I drop him off at the main station and there are at least half a dozen large buses pulling in and out of the terminal. Some of them are even two-decker buses. And none has more than a couple of passengers at this time in the evening. I’m glad they are running. Build it and they will come? But, it looks worryingly not terribly environmental to be running such huge buses at this time of night. Likely just cheaper than have a hybrid or electric van shuttle the few passengers to and from the University of Alberta–when that would be all that is needed.
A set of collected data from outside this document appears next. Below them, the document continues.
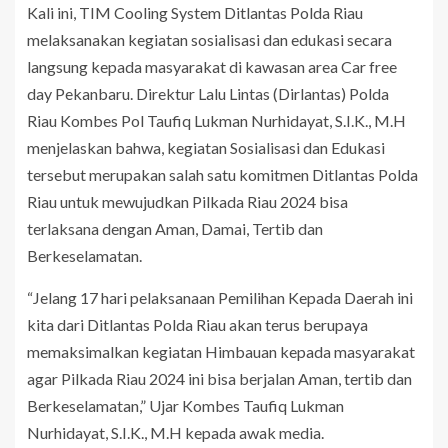
Kali ini, TIM Cooling System Ditlantas Polda Riau
melaksanakan kegiatan sosialisasi dan edukasi secara
langsung kepada masyarakat di kawasan area Car free
day Pekanbaru. Direktur Lalu Lintas (Dirlantas) Polda
Riau Kombes Pol Taufiq Lukman Nurhidayat, S.I.K., M.H
menjelaskan bahwa, kegiatan Sosialisasi dan Edukasi
tersebut merupakan salah satu komitmen Ditlantas Polda
Riau untuk mewujudkan Pilkada Riau 2024 bisa
terlaksana dengan Aman, Damai, Tertib dan
Berkeselamatan.
“Jelang 17 hari pelaksanaan Pemilihan Kepada Daerah ini
kita dari Ditlantas Polda Riau akan terus berupaya
memaksimalkan kegiatan Himbauan kepada masyarakat
agar Pilkada Riau 2024 ini bisa berjalan Aman, tertib dan
Berkeselamatan,” Ujar Kombes Taufiq Lukman
Nurhidayat, S.I.K., M.H kepada awak media.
As I pull away from the terminal, I shoulder check to my left. There, across the road from the bus terminal, I see the glowing neon sign advertising the drive-thru pharmacy. The juxtaposition of these two things speaks to me, it seems, of the ironies of the present moment. On one side of the street, hundred (probably thousands) of people a day commuting via bus. On the other side of the street, the infrastructure to make it unnecessary to ever step out of our vehicles. Of course, drive-thrus have many practical purposes including accessibility, in some cases. People with a range of mobility needs can simply pull up and get their medications. And, of course, I remember have very small children and being so grateful not to have to unbuckle three or four kids from their carseats only to run in and drop of the slip of paper prescription and then have to buckle them all in again, only to come back in an hour and do it all again — often in the deep freeze of winter, with the wind howling and one of them sick.

By the same token, I think of the culture of the drive-in. The car-culture that it derives from and celebrates, and I can help but shake my head. Its a funny world right now, caught between two energy eras, shifting ways of being and doing. I chuckle to myself, because we must keep our sense of humour, even at the end of the world — as we know it.